By Jason Venter | 01-02-2013 | 9:00PM
2012 offered different things to different people. To the people at Google, the year brought resounding success for its Android operating system, which an SF Gate article today indicates was installed on 75 percent of the 181.1 million smartphones that shipped in the year’s third quarter.
SF Gate’s numbers appear to come from the IDC’s November 2012 report. The market analytics group keeps a close eye on smartphone sales and use. Its numbers show the Android operating system’s market share jumping 91 percent in 2012’s third quarter, versus the same period in 2011. Though Android has been around for a number of years (Google bought it in 2005 but the first smartphone to utilize it didn’t come until 2008), the open operating system seems only recently to have come into its own.

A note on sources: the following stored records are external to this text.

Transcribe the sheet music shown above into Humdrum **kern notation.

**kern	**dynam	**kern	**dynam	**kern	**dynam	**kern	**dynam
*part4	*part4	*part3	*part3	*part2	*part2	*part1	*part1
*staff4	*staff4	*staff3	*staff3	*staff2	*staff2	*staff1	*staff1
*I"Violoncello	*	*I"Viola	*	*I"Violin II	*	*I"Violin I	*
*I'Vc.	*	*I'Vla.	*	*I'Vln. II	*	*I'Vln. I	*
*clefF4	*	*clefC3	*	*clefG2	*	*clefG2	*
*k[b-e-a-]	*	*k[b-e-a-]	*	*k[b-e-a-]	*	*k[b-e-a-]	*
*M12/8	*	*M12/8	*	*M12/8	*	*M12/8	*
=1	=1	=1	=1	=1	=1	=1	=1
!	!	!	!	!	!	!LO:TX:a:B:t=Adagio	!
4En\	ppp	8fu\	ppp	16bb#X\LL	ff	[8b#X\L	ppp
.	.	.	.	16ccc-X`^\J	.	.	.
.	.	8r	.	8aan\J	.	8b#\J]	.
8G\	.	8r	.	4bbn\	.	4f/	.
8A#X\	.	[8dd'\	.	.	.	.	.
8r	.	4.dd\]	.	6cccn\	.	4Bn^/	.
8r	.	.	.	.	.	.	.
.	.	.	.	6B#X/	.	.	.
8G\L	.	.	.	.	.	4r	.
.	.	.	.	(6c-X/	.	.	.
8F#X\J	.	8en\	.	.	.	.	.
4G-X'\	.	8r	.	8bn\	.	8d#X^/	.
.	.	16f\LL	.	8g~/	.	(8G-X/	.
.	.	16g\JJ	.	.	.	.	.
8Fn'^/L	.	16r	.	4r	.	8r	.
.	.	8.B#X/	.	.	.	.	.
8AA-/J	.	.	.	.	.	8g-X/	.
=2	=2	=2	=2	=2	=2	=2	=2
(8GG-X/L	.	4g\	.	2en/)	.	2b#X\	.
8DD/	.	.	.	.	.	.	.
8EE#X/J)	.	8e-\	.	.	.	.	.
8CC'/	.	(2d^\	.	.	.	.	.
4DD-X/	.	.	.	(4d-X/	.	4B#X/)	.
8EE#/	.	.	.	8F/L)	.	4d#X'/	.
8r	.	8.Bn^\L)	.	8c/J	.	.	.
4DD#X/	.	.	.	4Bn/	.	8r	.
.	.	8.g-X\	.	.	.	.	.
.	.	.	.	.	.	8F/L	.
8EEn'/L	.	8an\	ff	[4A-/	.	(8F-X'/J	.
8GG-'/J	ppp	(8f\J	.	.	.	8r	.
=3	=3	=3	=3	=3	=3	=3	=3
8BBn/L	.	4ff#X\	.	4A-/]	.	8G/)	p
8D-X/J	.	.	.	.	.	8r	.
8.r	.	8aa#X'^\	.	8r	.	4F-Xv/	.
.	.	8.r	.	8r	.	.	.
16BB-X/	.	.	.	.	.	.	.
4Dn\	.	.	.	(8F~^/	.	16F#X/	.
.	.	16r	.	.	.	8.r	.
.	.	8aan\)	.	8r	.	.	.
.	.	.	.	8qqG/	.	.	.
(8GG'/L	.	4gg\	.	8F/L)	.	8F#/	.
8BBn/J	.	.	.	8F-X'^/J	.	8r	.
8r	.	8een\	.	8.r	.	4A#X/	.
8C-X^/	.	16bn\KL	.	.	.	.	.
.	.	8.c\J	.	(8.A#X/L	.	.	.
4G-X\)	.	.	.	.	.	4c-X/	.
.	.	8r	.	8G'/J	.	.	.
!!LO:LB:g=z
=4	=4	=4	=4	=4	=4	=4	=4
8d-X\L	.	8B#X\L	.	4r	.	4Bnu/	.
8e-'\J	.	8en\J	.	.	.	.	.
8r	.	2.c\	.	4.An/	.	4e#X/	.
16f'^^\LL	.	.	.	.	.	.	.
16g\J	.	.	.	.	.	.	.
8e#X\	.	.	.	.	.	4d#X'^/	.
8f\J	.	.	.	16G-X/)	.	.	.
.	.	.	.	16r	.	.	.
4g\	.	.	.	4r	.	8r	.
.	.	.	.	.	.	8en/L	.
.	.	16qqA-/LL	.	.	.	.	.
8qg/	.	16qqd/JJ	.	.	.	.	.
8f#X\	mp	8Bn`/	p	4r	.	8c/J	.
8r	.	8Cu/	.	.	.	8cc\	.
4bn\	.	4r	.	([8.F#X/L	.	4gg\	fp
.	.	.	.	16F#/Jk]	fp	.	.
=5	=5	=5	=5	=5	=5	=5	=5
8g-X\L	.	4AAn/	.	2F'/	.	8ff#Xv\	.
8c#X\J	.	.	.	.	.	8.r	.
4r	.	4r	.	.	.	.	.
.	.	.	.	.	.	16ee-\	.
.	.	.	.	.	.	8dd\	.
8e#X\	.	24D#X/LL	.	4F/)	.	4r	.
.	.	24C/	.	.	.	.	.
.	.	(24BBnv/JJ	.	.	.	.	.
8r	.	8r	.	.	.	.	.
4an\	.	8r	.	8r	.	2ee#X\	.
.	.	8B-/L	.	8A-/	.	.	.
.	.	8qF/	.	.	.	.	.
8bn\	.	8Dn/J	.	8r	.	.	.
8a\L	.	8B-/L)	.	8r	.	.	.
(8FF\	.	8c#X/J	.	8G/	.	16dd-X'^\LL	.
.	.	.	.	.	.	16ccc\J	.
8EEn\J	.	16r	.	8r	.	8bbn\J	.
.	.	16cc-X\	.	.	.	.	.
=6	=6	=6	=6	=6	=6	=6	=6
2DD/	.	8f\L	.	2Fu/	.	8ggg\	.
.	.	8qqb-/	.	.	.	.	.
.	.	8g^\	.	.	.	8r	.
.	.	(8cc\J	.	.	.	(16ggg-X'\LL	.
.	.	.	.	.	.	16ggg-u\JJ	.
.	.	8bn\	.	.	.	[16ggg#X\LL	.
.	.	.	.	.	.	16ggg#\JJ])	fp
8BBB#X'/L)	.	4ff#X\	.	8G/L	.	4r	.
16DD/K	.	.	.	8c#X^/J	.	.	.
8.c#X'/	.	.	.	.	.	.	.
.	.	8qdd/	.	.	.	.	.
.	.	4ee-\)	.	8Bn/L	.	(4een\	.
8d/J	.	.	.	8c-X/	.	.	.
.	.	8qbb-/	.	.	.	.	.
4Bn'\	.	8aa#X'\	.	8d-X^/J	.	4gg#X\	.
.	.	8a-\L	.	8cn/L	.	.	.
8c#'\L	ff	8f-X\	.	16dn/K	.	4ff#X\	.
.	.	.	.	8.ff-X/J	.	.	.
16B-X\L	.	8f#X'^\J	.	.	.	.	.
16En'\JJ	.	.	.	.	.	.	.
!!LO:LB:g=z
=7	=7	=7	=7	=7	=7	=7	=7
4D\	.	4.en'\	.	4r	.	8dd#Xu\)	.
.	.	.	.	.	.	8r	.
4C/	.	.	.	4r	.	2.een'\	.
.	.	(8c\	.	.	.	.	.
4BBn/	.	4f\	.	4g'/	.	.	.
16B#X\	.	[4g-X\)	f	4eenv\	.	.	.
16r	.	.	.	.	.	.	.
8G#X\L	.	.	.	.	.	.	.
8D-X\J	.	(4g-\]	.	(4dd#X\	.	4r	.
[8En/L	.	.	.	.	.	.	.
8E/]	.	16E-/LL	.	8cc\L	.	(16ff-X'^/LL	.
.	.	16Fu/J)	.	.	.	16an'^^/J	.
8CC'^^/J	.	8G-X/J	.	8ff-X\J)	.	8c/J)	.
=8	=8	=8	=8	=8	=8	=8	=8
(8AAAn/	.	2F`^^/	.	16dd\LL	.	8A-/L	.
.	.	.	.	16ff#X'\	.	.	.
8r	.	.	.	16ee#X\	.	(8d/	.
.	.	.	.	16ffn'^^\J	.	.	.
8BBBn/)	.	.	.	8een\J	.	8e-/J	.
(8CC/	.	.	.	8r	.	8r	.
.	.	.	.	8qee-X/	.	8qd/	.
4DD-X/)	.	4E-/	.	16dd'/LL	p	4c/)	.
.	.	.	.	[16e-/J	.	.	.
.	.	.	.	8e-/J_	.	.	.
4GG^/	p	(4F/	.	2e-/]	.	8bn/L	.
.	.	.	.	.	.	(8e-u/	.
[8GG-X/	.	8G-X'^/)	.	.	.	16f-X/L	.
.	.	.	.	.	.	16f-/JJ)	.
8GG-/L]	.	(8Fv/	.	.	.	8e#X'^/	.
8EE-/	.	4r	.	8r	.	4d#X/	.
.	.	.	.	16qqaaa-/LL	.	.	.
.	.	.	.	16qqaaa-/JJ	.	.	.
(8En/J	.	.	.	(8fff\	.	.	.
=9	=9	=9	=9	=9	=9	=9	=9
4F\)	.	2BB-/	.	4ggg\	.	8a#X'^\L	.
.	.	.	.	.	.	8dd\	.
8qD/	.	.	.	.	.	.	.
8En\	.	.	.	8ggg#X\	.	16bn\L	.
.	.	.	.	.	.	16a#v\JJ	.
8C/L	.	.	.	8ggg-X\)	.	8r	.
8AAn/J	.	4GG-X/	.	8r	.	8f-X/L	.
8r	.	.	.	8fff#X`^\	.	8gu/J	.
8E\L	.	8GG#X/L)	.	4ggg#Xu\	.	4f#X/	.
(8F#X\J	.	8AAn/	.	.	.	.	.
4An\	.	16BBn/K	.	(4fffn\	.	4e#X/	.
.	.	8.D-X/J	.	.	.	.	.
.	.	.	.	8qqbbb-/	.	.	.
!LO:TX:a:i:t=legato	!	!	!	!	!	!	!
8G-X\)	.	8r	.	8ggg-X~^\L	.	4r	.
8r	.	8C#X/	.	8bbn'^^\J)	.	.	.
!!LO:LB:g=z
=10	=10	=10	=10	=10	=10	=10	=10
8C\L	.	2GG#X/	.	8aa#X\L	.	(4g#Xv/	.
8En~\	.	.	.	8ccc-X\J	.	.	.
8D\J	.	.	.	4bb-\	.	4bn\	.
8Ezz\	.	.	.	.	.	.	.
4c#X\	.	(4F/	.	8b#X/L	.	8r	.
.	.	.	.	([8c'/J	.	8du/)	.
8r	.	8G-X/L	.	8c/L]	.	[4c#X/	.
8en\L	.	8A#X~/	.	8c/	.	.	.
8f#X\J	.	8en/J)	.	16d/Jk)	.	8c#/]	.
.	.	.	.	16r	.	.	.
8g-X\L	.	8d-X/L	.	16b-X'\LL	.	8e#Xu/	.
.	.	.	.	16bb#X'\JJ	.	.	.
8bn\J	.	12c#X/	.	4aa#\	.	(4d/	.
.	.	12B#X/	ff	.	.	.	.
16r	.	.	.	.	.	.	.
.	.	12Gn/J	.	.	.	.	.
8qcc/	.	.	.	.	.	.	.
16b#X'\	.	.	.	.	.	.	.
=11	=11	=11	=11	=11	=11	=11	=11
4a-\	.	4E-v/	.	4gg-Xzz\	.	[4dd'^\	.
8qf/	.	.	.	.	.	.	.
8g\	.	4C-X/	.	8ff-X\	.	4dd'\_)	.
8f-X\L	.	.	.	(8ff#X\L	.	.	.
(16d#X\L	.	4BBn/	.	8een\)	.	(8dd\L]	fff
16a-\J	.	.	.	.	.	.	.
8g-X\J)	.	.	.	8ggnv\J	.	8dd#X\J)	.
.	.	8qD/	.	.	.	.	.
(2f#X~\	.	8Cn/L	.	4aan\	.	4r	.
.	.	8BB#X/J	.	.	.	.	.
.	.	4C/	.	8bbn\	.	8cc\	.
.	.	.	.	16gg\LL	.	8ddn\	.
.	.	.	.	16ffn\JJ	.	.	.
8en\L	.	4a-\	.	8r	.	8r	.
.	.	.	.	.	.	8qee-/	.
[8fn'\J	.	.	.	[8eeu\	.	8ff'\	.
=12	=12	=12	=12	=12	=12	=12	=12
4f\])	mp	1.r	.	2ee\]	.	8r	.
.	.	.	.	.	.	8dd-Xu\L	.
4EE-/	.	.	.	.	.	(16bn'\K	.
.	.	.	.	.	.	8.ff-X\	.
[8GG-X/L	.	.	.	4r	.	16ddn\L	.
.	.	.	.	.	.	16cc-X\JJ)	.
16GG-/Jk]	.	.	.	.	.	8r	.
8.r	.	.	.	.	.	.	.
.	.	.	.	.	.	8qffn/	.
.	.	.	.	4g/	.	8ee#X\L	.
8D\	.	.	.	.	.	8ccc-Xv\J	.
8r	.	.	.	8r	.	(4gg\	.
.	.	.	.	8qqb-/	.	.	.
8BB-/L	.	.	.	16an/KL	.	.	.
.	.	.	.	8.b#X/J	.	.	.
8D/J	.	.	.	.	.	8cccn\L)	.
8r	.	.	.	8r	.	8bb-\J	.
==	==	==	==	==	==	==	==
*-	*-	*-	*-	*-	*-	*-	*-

As noted in the SF Gate story, Android is used on a variety of devices, not just in smartphones and tablets. Google itself uses the operating system to power a robot that makes designs in employee’s coffee foam, for instance, and other manufacturers have used the code in microwaves and other general household devices that you might not suspect would even need an operating system. The full range of possible uses is up to those who are manufacturing new projects, not to Google itself, and not all manufacturers will feel motivated to continue updating their devices to allow new versions of Android to operate.
Andy Rubin, the senior vice president in charge of Android, explained how Google itself feels about the variety of uses people have found for the increasingly popular operating system: “People are going to do dumb things with it. And if they are actually dumb, it’ll fail. But if they build something that’s awesome, I can learn from it. … It’s a mistake to think that one company can create the world’s innovations.”
That last remark comes across as a thinly-veiled dig at Apple, a competitor with the sort of success that must have at one point seemed out of reach to Google, despite the “walled garden” approach that limits iOS availability to devices that Apple itself has manufactured. There’s clearly some contrast in how the two competitors approach the smart device market, and both companies have found enviable success through their own approaches.
Hiroshi Lockheimer, vice president of engineering for Android, offered a succinct comment that explains how Google can benefit from widespread adoption of an operating system it provides at no cost to developers. “In the end, we’re an advertising company and we make money through ads,” he said. It stands to reason that the company would work to eliminate any barriers that might get in the way of access to the Google site and services.
Android’s continued success through the end of 2012 is likely the precursor to an even more successful series of quarters in 2013. As Android adoption continues to soar and developers such as Samsung and HTC offer additional devices built to utilize the operating system, the future is looking very bright indeed for the world’s lovers of technology.